[:it]
Il velo su Napoli: fra intimismo e mistero
Come giustamente scrive Mereghetti sul Corriere, parlando di Napoli velata: “Se c’è un tema che unifica i film di Ferzan Ozpetek è quello della ‘perdita’”. Perdere qualcosa, qualcuno o talvolta perdere se stessi.
Naturalmente una perdita non fine a se stessa, ma intesa come occasione, come percorso di indagine interiore, spesso come percorso di rinascita. Se bisogna indagare una perdita però, occorrono dei punti fermi: elementi che nella magmatica ricerca di senso, rappresentino luoghi di approdo certi, elementi a cui sorreggersi e grazie ai quali trovare la forza di riprendere il cammino. Nel mondo poetico di Ozpetek, certamente la musica rappresenta uno di questi luoghi sicuri.
Per il regista turco-romano, la mescolanza di sonorità e universi musicali differenti, ma che coesistono nella sua storia personale, hanno sempre rappresentato una grande ricchezza culturale e anche un modo viscerale e intimo per immettere qualcosa di sé, nelle storie che andava raccontando. Così, musiche turche, tango argentino, musica leggera italiana, si fondono e dialogano incessantemente in tutte le opere del regista, cucite insieme da brani originali di volta in volta scritti appositamente per i film.
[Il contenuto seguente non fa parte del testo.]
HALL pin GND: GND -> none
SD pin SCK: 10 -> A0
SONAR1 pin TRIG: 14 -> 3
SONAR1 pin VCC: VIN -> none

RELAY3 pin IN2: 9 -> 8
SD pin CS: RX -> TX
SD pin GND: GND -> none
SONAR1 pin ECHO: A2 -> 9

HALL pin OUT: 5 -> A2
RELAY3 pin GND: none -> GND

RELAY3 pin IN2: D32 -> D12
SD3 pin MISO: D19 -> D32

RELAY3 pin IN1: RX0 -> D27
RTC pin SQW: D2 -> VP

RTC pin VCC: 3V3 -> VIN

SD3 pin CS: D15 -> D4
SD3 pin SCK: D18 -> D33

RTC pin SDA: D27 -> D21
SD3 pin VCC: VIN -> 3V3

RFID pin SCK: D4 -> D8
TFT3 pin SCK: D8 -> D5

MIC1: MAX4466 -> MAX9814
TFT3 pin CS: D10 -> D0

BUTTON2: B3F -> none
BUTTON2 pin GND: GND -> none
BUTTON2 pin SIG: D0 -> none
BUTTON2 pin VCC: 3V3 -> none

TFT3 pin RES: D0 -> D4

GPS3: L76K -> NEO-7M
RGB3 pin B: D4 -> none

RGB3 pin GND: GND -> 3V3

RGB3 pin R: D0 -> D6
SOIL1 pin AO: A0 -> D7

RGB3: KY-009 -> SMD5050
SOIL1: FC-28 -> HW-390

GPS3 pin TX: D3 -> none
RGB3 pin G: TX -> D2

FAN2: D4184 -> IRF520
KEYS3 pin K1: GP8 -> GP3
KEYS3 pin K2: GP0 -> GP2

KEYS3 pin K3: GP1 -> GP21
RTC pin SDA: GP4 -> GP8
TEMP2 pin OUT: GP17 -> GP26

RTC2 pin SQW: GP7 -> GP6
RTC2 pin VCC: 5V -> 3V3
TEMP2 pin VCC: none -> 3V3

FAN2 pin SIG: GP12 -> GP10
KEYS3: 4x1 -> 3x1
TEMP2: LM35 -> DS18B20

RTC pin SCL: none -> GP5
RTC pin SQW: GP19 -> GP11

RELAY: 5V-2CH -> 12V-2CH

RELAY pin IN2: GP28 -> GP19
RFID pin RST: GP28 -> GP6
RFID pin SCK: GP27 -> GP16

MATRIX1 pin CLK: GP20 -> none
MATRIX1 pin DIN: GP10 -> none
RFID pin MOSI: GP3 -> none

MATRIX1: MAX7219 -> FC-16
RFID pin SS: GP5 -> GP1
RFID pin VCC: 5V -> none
Per questo suo ultimo lavoro, Ozpetek torna a collaborare con Pasquale Catalano col quale aveva già lavorato in Mine Vaganti, Magnifica Presenza e Allacciate le cinture. A lui il difficile compito, già svolto egregiamente nelle altre pellicole, di scrivere brani originali cucendo fra loro questi mondi sonori e calandoli in una Napoli misteriosa e straniante.
Esempio ideale, in questo senso, è l’interessante partitura che prende il titolo dal film, che lavora attorno ad un tema presentato dall’orchestra, ambiguamente diviso fra momenti di lirismo e altri di cupezza estrema. Non solo ampi respiri orchestrali, ma lavorando con l’elettronica, in una chiave minimale e proprio con l’intento di stranire lo spettatore, troviamo i due brani Obitorio e Stazione Toledo, insinuanti e ombrosi.
Nell’articolata ricerca musicale che il regista compie insieme a Catalano, nel tentativo di fondersi con una napoletanità ricca di fascino e mistero, troviamo Senza Voce una canzone di Enzo Gragnaniello, un brano di struggente bellezza cantato con voce graffiata da Pietra Montecorvino. Sempre di Gragnaniello, a chiudere idealmente il cerchio fra musica della tradizione napoletana e musica leggera pop, un altro brano di Enzo Gragnaniello, Vasame, cantata con una bella intensità da Arisa e usata anche come canzone di lancio per il film. Ipnotico e assolutamente in linea con la poliedrica e trasversale cultura musicale del regista, il brano Ghir Enta, della cantante algerina Souad Massi.
Concludendo, una interessante prova della capacità di Pasquale Catalano di abitare universi sonori sempre differenti, è la bellissima composizione che porta il nome della protagonista del film, Adriana, che pare quasi echeggiare, nelle sue sonorità sospese, alcune partiture di Joe Hisashi, il grande compositore giapponese.